-- Excerpted data follows --

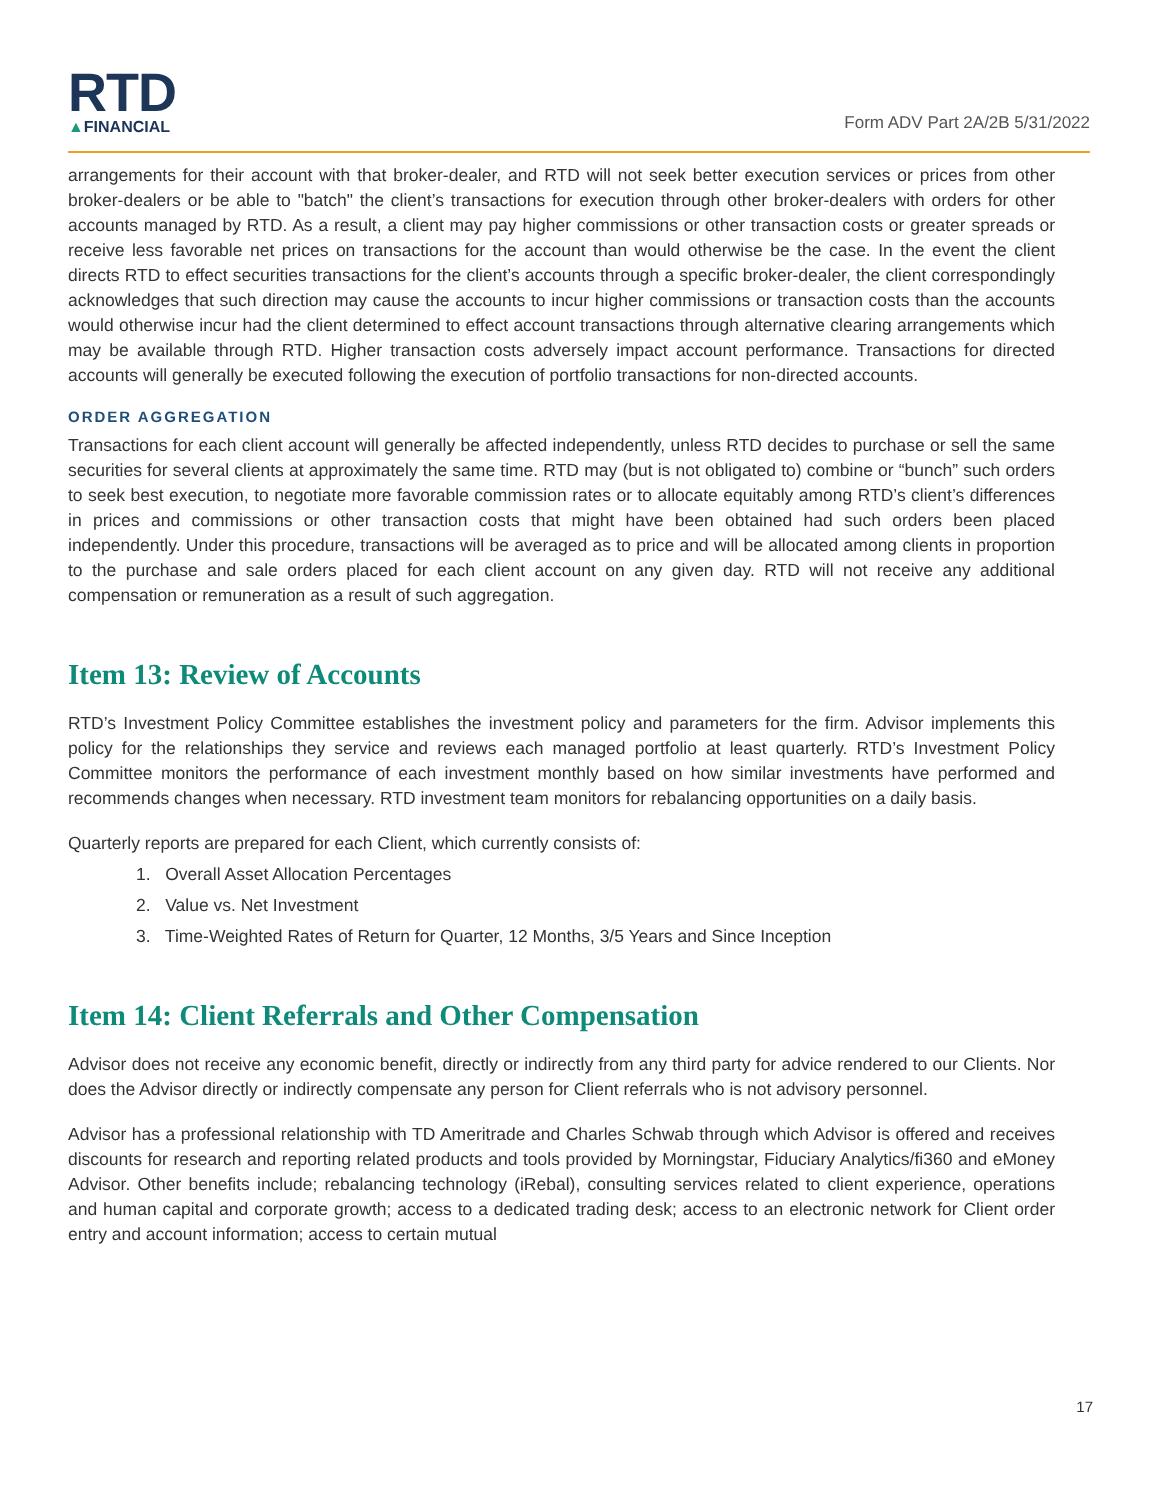RTD
▲FINANCIAL
Form ADV Part 2A/2B 5/31/2022
arrangements for their account with that broker-dealer, and RTD will not seek better execution services or prices from other broker-dealers or be able to "batch" the client’s transactions for execution through other broker-dealers with orders for other accounts managed by RTD. As a result, a client may pay higher commissions or other transaction costs or greater spreads or receive less favorable net prices on transactions for the account than would otherwise be the case. In the event the client directs RTD to effect securities transactions for the client’s accounts through a specific broker-dealer, the client correspondingly acknowledges that such direction may cause the accounts to incur higher commissions or transaction costs than the accounts would otherwise incur had the client determined to effect account transactions through alternative clearing arrangements which may be available through RTD. Higher transaction costs adversely impact account performance. Transactions for directed accounts will generally be executed following the execution of portfolio transactions for non-directed accounts.
ORDER AGGREGATION
Transactions for each client account will generally be affected independently, unless RTD decides to purchase or sell the same securities for several clients at approximately the same time. RTD may (but is not obligated to) combine or “bunch” such orders to seek best execution, to negotiate more favorable commission rates or to allocate equitably among RTD’s client’s differences in prices and commissions or other transaction costs that might have been obtained had such orders been placed independently. Under this procedure, transactions will be averaged as to price and will be allocated among clients in proportion to the purchase and sale orders placed for each client account on any given day. RTD will not receive any additional compensation or remuneration as a result of such aggregation.
Item 13: Review of Accounts
RTD’s Investment Policy Committee establishes the investment policy and parameters for the firm. Advisor implements this policy for the relationships they service and reviews each managed portfolio at least quarterly. RTD’s Investment Policy Committee monitors the performance of each investment monthly based on how similar investments have performed and recommends changes when necessary. RTD investment team monitors for rebalancing opportunities on a daily basis.
Quarterly reports are prepared for each Client, which currently consists of:
1. Overall Asset Allocation Percentages
2. Value vs. Net Investment
3. Time-Weighted Rates of Return for Quarter, 12 Months, 3/5 Years and Since Inception
Item 14: Client Referrals and Other Compensation
Advisor does not receive any economic benefit, directly or indirectly from any third party for advice rendered to our Clients. Nor does the Advisor directly or indirectly compensate any person for Client referrals who is not advisory personnel.
Advisor has a professional relationship with TD Ameritrade and Charles Schwab through which Advisor is offered and receives discounts for research and reporting related products and tools provided by Morningstar, Fiduciary Analytics/fi360 and eMoney Advisor. Other benefits include; rebalancing technology (iRebal), consulting services related to client experience, operations and human capital and corporate growth; access to a dedicated trading desk; access to an electronic network for Client order entry and account information; access to certain mutual
17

-- Excerpted data concluded --

> _Instruction_: Among the entries above, determine how many lines contain "rebalancing", then output only that number.

> _Exercise solution_: 2